Get distance between two atoms.

Parameters:

  • a (int) – The index of first atom.

  • b (int) – The index of second atom.

  • ase_atoms (ase.Atoms) – ase atoms in RAM.

Returns:

d

Return type:

float

Returns:

D

Return type:

torch.Tensor

update_pair_distances(self, a, b, b_image, ase_atoms)

Update distance between two atoms.

Parameters:

  • a (int) – The index of first atom.

  • b (int) – The index of second atom.

  • b_image (int) – Clearly, I fogot things.

  • ase_atoms (ase.Atoms) – ase atoms in RAM.

Returns:

d

Return type:

float

Returns:

D

Return type:

torch.Tensor

get_all_possible_distances(self, ase_atoms)

Note

Get senders and receivers, including inner and skin connections. Torch.from_numpy is memory effcient than torch.tensor, especially for large tensors. No self loop and reverse direction.

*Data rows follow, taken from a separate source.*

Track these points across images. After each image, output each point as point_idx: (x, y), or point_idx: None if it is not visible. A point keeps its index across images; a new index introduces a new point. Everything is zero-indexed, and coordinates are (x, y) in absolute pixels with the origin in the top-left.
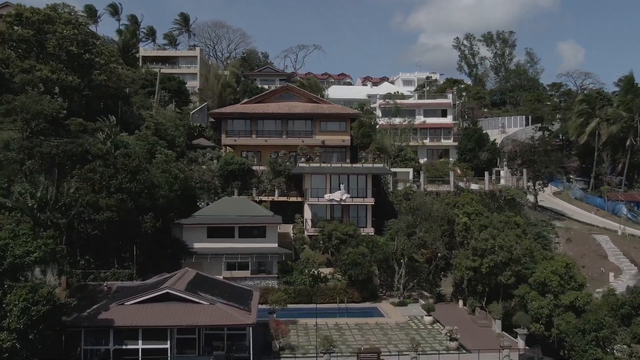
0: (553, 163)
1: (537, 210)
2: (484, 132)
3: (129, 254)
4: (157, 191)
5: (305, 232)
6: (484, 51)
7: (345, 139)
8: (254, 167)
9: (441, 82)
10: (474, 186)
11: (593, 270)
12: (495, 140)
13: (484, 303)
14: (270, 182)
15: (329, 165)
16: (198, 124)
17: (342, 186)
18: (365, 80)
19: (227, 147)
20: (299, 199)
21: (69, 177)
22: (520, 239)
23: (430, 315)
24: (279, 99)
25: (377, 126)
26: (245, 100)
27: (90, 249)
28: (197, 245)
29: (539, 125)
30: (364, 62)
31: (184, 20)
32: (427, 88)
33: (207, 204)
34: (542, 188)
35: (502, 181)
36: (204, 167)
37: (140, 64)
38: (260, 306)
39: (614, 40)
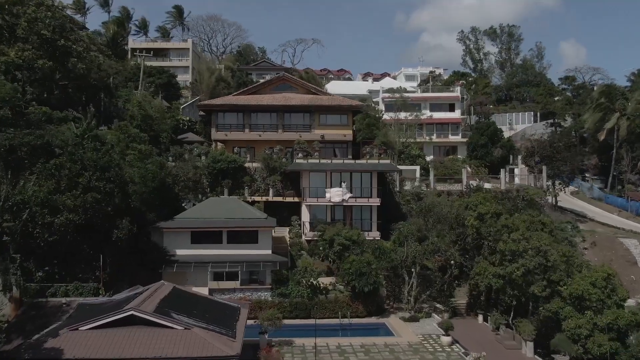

Get all possible connections, not every pair of atoms will be calculated in order to improve the efficiency.

Parameters:

ase_atoms (ase.Atoms) – ASE atoms in RAM.

get_init_connections(self, ase_atoms)

Get connection from scratch.

Parameters:

ase_atoms (ase.Atoms) – ASE atoms in RAM.

Returns:

Return connections for both real neighbors and potential neighbors defined by the skin thickness.

update_connections(self, i_i, j_i, j_image_i, i_s, j_s, j_image_s, ase_atoms)

Update connections instead of calculating every pair distance. Some skin aotm may become real neighbors, while neighbors can go to the skin region (potential neighbor).

build(self, ase_atoms)
Returns:

a DGL graph.

Build graph from scratch?

update(self, ase_atoms)

Build graph from updated connections, not from scratch.

Returns:

a DGL graph.

get_graph(self, ase_atoms)

Get graph from ASE atoms object.

Hint

This is the high-level API of this class.

Returns:

a DGL graph.

Warning

The owner seems forgot some details. So use AseGraphTorch with caution.